Reading passage ->
BEGIN
# Part 4: Forecasting with Deep Learning

## Tabular vs. Non-Tabular Models

In the previous notebook, we used a tabular machine learning model for forecasting. Tabular models, such as [decision forests](https://developers.google.com/machine-learning/decision-forests), [feed-forward neural networks](https://en.wikipedia.org/wiki/Feedforward_neural_network), [SVMs](https://en.wikipedia.org/wiki/Support_vector_machine), and [Nearest neighbors](https://en.wikipedia.org/wiki/K-nearest_neighbors_algorithm) work well when each column of the dataset represents an independent piece of information.
END
Data extract ->
BEGIN
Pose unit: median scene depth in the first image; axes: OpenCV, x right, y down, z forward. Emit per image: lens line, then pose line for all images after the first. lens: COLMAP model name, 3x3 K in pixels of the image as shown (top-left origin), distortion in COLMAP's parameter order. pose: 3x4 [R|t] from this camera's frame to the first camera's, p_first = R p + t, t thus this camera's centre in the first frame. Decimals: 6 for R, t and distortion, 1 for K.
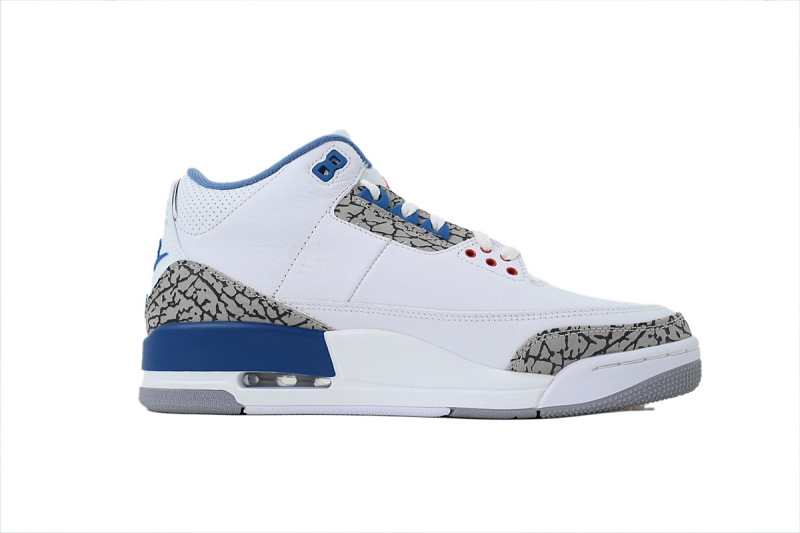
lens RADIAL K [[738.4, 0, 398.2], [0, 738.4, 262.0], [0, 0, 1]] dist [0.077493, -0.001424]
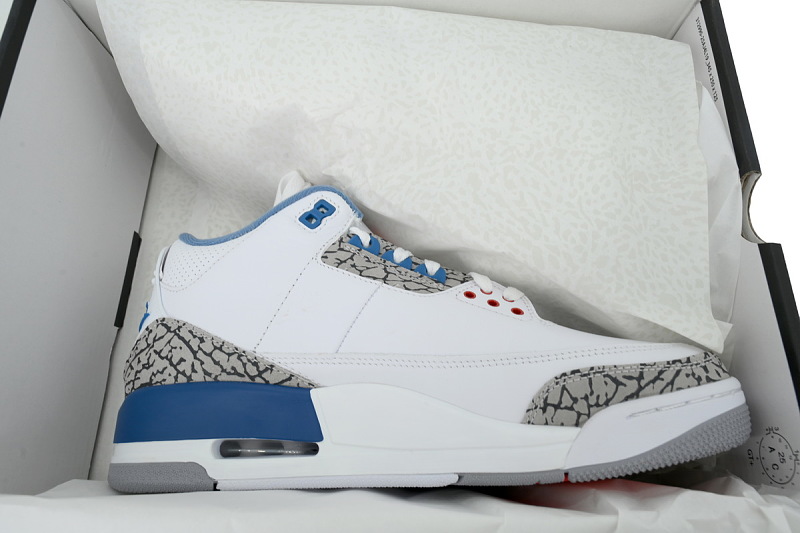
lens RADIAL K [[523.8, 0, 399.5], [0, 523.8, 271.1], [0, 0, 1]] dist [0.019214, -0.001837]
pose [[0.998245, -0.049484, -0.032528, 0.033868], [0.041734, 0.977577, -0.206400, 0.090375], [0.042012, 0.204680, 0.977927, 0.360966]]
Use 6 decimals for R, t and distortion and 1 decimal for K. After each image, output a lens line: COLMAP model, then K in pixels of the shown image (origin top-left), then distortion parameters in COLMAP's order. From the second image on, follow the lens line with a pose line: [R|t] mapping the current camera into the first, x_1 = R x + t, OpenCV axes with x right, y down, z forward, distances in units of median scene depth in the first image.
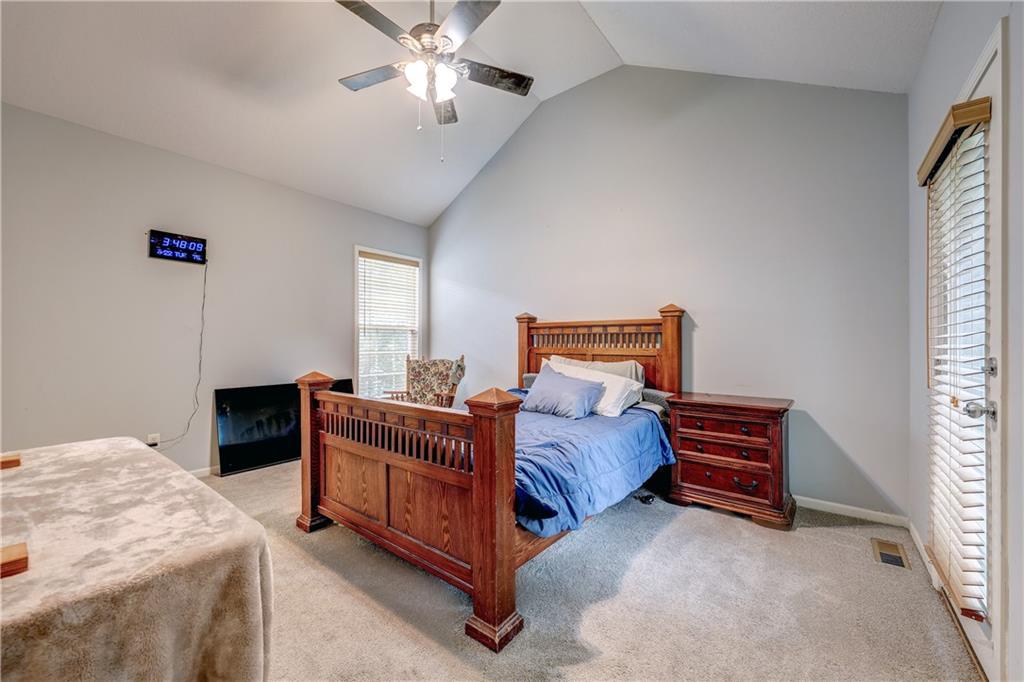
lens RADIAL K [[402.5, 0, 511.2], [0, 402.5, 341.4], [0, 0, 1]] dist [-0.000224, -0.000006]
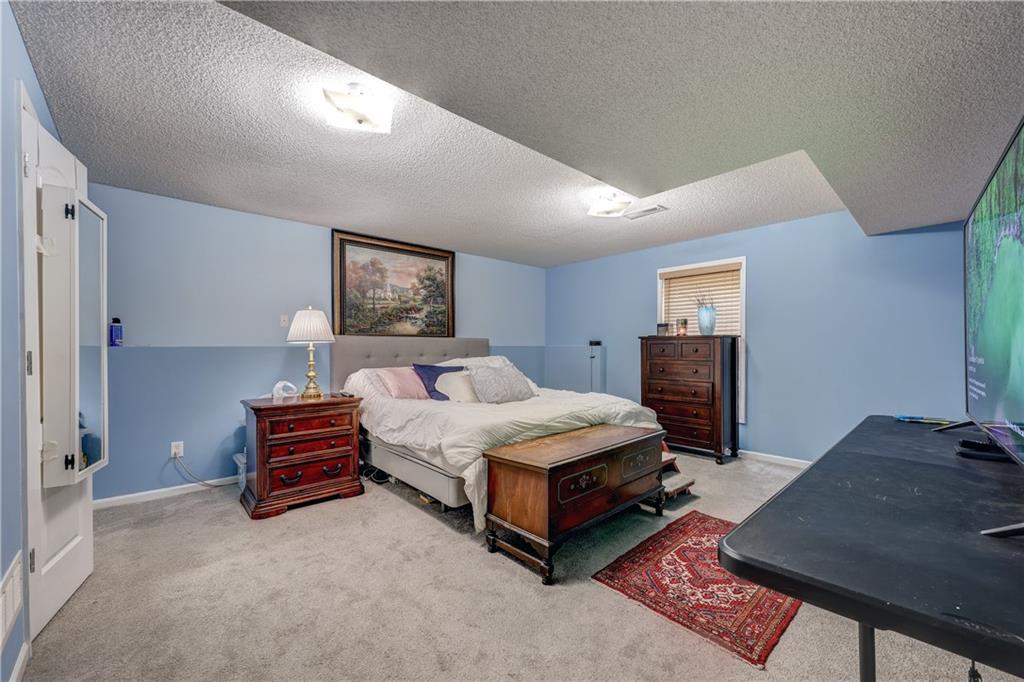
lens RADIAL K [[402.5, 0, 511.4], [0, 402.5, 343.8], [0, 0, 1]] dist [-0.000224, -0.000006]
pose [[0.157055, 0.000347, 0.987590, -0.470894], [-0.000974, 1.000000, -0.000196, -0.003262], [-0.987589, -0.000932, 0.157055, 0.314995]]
END
Required actions ->
[1] Can you retype the entries from their very start through the line that contains "0.204680, 0.977927, 0.360966]]", leaving the pictures out?
[2] How would the forecasting notebook go on after its last sentence on tabular models?
The notebook on deep learning forecasting has no connection to the camera entries.

Responses to the exercise ->
[1]
Pose unit: median scene depth in the first image; axes: OpenCV, x right, y down, z forward. Emit per image: lens line, then pose line for all images after the first. lens: COLMAP model name, 3x3 K in pixels of the image as shown (top-left origin), distortion in COLMAP's parameter order. pose: 3x4 [R|t] from this camera's frame to the first camera's, p_first = R p + t, t thus this camera's centre in the first frame. Decimals: 6 for R, t and distortion, 1 for K.
lens RADIAL K [[738.4, 0, 398.2], [0, 738.4, 262.0], [0, 0, 1]] dist [0.077493, -0.001424]
lens RADIAL K [[523.8, 0, 399.5], [0, 523.8, 271.1], [0, 0, 1]] dist [0.019214, -0.001837]
pose [[0.998245, -0.049484, -0.032528, 0.033868], [0.041734, 0.977577, -0.206400, 0.090375], [0.042012, 0.204680, 0.977927, 0.360966]]

[2]
However, not all datasets are tabular. In non-tabular data, the key patterns or discriminative information lie in the relationships between features, not just their individual values. Consider an [image classification task](https://en.wikipedia.org/wiki/Computer_vision#Recognition) where the objective is to detect cats: treating each pixel as an independent column in a tabular model ignores the spatial relationships that define a cat's shape. The model might learn to recognize cats in one specific location, but struggle to generalize that knowledge to other parts of the image.

Simple neural networks, like feed-forward networks, suffer from the problem described above. However, neural networks have a peculiarity: their architecture is flexible. This flexibility allows us to design architectures to consume special types of non-tabular data such as images, graphs, text... and time series. You might have heard of architecture names such as [convolutional neural networks](https://en.wikipedia.org/wiki/Convolutional_neural_network) (CNNs), [recurrent neural networks](https://en.wikipedia.org/wiki/Recurrent_neural_network) (RNNs), [graph neural networks](https://en.wikipedia.org/wiki/Graph_neural_network) (GNN), or [transformers](https://en.wikipedia.org/wiki/Transformer_(deep_learning_architecture)).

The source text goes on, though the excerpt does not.